ECLI:NL:RBDHA:2025:6020
Rechtbank Den Haag
- Op tegenspraak
- Rechtspraak.nl
Vrijspraak voor drugshandel en afwijzing vordering tot tenuitvoerlegging
Op 10 april 2025 heeft de Rechtbank Den Haag uitspraak gedaan in een strafzaak tegen een verdachte, geboren in 2001, die beschuldigd werd van drugshandel. De zaak werd behandeld op de terechtzitting van 27 maart 2025. De officier van justitie, mr. D.F.R. de Vrught, eiste bewezenverklaring van de tenlastelegging, maar de verdediging, vertegenwoordigd door mr.
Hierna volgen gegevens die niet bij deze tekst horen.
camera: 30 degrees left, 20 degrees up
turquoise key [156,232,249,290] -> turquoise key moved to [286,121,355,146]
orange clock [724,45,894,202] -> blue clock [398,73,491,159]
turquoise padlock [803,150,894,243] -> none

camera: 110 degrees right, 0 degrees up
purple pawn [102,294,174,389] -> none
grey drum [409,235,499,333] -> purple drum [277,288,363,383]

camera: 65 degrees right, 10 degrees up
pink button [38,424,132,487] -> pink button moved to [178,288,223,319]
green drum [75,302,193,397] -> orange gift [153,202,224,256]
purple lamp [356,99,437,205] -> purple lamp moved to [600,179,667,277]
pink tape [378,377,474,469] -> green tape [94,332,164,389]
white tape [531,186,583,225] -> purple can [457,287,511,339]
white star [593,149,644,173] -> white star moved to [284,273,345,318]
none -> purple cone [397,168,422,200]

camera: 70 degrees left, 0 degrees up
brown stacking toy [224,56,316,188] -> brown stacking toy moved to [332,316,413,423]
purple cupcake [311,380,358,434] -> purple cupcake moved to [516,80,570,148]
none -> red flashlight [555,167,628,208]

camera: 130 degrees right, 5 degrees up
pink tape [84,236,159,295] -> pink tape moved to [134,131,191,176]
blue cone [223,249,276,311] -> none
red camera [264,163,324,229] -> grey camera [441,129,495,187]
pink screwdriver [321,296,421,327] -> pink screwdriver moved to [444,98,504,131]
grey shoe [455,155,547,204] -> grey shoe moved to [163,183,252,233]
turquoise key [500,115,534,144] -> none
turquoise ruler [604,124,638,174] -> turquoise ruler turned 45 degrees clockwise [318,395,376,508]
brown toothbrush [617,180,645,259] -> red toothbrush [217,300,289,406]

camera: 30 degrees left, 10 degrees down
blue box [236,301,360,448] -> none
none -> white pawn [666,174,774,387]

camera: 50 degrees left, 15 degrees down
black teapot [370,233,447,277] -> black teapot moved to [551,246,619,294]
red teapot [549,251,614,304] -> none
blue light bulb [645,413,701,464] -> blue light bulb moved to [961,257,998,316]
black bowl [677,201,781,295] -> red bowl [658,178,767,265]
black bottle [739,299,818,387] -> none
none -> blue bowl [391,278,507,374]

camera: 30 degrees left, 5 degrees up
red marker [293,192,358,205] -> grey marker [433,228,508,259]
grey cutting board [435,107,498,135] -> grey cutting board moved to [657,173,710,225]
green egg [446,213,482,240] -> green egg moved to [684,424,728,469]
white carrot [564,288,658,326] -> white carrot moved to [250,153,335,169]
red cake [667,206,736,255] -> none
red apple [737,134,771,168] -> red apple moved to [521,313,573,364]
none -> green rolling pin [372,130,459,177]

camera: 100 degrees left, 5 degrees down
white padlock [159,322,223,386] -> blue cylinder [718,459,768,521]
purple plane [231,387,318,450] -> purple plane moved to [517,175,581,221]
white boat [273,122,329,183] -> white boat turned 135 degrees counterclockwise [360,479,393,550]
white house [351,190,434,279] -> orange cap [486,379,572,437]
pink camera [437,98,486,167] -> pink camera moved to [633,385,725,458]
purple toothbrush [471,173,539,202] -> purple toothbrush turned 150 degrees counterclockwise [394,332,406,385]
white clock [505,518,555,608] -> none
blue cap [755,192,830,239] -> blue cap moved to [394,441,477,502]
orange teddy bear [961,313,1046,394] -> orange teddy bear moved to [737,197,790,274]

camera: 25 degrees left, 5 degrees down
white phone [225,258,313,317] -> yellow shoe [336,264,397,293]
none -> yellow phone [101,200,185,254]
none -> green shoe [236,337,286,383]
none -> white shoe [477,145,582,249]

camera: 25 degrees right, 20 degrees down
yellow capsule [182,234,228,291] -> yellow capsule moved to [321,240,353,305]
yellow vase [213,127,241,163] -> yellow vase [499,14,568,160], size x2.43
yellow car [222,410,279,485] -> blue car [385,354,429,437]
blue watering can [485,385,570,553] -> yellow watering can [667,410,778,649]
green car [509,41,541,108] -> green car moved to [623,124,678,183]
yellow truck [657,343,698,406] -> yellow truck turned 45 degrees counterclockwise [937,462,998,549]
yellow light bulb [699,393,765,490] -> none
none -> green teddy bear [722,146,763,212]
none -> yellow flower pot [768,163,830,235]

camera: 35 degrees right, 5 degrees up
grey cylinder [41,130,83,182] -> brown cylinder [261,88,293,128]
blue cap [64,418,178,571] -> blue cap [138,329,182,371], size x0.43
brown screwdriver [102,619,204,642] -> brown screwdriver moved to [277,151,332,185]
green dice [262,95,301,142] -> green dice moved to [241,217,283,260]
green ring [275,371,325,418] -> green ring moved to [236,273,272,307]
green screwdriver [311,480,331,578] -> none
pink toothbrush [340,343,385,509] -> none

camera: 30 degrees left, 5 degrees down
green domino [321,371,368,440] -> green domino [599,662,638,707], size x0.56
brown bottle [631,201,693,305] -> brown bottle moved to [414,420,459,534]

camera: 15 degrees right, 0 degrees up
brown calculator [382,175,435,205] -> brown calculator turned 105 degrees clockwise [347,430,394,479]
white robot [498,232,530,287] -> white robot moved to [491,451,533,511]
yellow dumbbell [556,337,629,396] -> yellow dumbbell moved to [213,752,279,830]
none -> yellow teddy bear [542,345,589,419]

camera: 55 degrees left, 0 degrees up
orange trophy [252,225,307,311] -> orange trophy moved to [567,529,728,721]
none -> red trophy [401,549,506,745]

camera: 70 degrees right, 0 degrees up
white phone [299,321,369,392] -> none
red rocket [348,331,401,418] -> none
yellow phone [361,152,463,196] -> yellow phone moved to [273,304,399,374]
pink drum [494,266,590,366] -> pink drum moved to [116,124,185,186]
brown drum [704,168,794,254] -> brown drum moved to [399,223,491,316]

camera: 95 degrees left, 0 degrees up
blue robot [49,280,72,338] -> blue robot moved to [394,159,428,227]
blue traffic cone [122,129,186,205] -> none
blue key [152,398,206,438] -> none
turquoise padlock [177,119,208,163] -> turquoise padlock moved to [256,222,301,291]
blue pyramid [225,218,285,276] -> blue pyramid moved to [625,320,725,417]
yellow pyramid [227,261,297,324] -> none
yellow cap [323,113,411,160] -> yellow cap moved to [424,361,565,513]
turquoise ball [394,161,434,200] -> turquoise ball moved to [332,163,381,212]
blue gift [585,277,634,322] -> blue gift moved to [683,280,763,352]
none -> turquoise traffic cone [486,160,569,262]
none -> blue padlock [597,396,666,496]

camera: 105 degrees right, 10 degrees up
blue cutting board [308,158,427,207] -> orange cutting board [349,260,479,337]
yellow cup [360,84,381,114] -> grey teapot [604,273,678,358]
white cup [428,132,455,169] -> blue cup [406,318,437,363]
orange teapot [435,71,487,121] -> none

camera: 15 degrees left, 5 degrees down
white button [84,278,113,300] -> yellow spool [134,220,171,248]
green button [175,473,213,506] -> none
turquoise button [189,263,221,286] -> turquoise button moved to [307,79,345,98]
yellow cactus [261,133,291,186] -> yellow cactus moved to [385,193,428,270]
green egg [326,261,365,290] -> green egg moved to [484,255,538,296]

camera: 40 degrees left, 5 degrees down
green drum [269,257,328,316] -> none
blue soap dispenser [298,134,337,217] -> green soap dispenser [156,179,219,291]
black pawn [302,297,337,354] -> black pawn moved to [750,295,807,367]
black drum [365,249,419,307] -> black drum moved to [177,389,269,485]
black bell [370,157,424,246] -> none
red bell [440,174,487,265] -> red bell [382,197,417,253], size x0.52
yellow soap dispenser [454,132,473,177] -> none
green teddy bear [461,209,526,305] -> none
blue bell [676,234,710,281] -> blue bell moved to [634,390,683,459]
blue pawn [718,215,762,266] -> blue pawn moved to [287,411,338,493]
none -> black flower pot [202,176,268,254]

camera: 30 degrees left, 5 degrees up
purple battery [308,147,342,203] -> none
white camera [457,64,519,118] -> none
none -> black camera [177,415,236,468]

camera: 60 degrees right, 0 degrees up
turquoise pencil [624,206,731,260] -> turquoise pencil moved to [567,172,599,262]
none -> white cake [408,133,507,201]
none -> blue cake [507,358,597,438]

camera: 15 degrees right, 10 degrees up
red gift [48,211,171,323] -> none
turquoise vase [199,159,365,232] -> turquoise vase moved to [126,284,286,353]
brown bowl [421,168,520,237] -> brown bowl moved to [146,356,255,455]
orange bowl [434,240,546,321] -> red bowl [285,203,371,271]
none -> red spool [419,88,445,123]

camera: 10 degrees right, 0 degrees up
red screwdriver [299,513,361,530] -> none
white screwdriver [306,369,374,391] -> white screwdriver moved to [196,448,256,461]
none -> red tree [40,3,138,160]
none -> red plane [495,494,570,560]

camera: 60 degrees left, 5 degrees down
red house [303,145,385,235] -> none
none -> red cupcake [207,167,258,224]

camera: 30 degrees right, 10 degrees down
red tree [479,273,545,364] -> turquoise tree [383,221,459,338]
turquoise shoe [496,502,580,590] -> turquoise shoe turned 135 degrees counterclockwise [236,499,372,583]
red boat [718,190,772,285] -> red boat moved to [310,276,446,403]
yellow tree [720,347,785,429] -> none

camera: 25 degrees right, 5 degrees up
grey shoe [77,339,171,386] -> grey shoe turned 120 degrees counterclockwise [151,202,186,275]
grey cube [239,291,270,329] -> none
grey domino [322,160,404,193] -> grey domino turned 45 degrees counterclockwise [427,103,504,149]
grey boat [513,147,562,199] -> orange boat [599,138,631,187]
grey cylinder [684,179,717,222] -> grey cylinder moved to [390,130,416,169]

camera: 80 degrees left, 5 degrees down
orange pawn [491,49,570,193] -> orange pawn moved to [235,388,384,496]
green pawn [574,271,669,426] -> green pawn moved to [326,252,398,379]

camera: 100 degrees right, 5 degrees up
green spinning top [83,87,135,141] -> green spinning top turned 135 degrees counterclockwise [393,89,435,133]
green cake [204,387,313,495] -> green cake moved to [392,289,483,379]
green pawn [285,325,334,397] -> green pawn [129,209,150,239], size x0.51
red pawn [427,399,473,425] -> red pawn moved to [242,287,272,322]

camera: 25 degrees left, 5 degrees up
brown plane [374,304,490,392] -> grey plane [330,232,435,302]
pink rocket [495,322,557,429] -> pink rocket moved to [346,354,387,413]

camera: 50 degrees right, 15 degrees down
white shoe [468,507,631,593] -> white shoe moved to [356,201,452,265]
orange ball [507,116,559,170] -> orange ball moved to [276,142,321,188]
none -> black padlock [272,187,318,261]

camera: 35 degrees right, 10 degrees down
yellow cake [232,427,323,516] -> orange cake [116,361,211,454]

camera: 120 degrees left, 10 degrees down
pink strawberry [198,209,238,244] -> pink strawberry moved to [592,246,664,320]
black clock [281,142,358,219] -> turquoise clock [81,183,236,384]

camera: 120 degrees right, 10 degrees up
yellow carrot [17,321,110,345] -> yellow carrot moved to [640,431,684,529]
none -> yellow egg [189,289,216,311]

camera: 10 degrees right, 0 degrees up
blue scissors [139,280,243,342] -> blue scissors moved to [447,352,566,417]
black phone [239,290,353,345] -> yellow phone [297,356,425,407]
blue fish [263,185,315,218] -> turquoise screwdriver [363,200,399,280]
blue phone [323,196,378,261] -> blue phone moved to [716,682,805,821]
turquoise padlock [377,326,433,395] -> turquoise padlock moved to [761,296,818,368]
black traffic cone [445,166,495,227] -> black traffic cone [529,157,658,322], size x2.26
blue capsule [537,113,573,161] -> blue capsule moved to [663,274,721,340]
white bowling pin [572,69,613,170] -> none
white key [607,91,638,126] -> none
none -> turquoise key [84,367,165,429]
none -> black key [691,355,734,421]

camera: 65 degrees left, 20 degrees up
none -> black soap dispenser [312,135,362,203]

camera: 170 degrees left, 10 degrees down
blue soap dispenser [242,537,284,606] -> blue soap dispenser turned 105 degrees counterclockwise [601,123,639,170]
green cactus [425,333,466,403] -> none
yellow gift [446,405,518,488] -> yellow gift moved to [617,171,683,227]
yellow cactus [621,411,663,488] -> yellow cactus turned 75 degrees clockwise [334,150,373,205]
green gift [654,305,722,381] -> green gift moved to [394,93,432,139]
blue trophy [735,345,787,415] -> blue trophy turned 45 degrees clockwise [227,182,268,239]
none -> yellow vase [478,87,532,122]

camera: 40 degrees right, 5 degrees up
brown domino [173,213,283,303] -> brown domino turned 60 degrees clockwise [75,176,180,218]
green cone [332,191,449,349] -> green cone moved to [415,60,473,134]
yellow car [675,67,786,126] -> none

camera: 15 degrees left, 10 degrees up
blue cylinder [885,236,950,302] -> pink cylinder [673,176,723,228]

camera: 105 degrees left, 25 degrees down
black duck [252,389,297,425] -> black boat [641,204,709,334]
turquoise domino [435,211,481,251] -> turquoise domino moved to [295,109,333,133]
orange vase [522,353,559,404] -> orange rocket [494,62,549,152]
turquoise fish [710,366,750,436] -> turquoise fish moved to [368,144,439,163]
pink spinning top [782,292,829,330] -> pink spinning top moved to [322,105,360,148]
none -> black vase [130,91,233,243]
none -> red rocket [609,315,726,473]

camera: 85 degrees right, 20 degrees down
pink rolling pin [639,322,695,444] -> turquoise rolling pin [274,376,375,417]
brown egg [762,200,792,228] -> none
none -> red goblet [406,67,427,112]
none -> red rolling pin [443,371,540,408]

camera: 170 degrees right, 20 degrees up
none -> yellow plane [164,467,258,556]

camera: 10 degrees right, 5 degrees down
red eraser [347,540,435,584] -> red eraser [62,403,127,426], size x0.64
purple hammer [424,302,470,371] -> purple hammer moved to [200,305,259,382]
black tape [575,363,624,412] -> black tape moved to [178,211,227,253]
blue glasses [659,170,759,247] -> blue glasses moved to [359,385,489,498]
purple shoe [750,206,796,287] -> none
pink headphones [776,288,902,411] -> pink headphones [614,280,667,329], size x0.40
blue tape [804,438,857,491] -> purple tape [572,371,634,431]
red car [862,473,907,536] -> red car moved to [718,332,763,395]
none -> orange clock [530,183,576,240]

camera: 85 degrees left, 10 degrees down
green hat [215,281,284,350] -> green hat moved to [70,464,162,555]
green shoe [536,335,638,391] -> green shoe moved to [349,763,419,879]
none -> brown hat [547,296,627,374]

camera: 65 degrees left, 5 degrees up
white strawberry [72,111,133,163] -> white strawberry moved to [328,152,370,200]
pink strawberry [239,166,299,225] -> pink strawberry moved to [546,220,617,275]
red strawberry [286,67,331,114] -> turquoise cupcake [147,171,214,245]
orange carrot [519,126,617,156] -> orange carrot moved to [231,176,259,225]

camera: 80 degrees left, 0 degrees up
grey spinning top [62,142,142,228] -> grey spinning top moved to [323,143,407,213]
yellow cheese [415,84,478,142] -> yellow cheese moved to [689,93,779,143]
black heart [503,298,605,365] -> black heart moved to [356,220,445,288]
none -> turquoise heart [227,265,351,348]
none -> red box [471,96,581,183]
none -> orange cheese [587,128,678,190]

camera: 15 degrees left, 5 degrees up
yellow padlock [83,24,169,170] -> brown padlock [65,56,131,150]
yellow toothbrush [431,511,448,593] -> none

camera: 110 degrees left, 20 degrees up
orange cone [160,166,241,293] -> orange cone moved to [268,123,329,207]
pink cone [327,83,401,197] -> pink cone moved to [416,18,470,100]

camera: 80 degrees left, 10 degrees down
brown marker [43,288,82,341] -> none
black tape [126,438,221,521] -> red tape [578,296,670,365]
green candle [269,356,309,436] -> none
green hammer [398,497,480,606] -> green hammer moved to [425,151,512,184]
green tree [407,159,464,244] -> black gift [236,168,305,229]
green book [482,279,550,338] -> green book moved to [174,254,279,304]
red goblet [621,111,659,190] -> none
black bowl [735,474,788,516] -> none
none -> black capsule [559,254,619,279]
S.M. Hoogenraad, pleitte voor vrijspraak wegens gebrek aan wettig en overtuigend bewijs. De rechtbank oordeelde dat er onvoldoende bewijs was om de verdachte te veroordelen voor de handel in harddrugs, hoewel er wel sterke vermoedens waren dat hij betrokken was bij de handel in softdrugs. De rechtbank sprak de verdachte vrij van de tenlastelegging en wees ook de vordering tot tenuitvoerlegging van een eerder opgelegde gevangenisstraf af, omdat de verdachte niet was veroordeeld voor de feiten die aan de vordering ten grondslag lagen. De rechtbank besloot tevens het bevel tot voorlopige hechtenis op te heffen.